Aim of the exercise = Reproduce the material below only from the line with "reply but I'm guessing" to the line with "Lee questioned", both included, keeping each line exact and dropping the pictures.

* * * * *

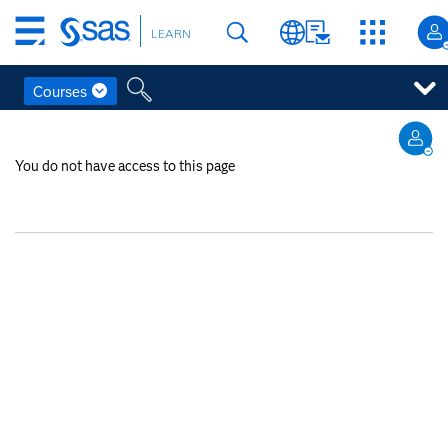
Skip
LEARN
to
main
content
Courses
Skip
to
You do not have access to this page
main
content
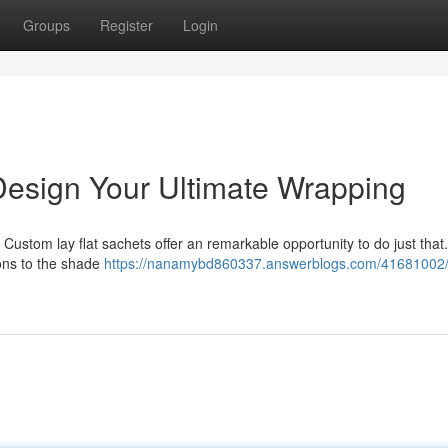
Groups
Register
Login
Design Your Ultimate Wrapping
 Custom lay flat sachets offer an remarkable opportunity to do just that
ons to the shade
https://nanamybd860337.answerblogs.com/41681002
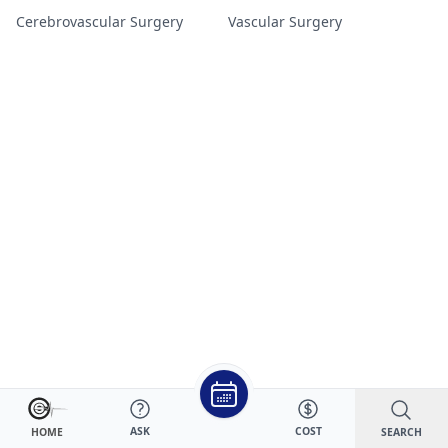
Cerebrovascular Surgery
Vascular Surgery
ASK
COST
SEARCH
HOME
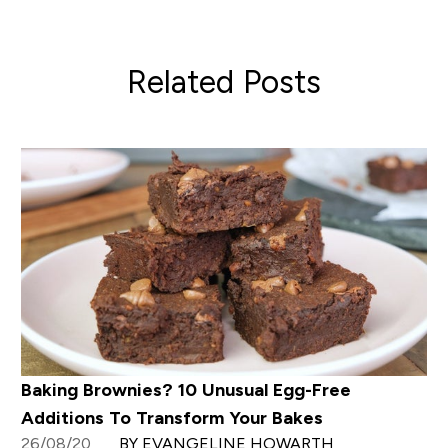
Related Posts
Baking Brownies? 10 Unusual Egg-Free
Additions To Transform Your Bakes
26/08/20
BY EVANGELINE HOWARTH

* * * * *

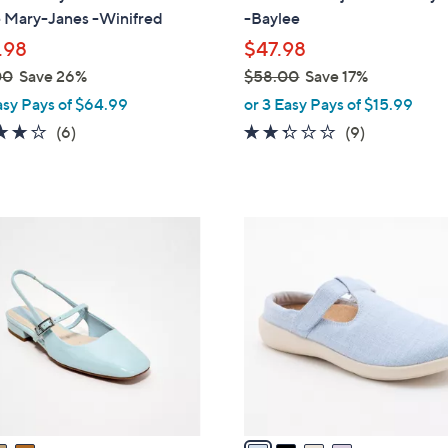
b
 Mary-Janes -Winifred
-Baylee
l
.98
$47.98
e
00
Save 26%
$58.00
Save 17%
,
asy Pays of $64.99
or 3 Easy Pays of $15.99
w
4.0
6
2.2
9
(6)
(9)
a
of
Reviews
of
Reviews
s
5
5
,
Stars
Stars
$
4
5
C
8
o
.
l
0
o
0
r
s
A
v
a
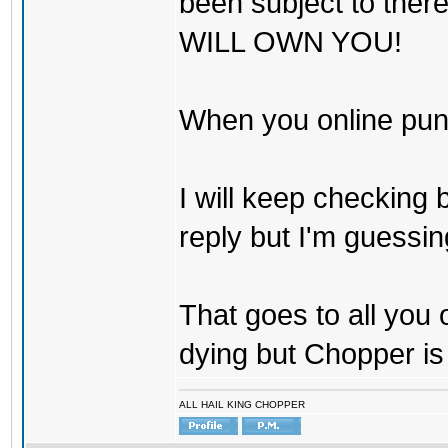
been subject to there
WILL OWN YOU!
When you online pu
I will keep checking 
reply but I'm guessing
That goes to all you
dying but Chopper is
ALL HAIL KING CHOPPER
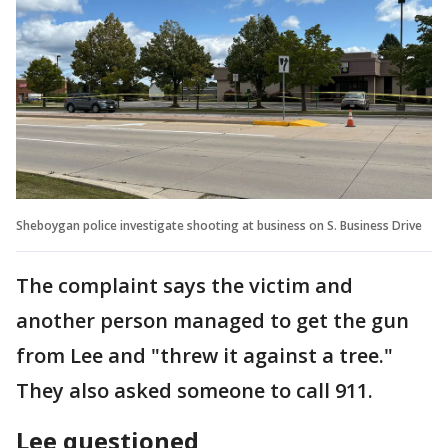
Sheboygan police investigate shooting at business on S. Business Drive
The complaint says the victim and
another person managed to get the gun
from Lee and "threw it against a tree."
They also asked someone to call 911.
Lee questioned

* * * * *

Answer space =
reply but I'm guessing
That goes to all you
dying but Chopper is
ALL HAIL KING CHOPPER
Sheboygan police investigate shooting at business on S. Business Drive
The complaint says the victim and
another person managed to get the gun
from Lee and "threw it against a tree."
They also asked someone to call 911.
Lee questioned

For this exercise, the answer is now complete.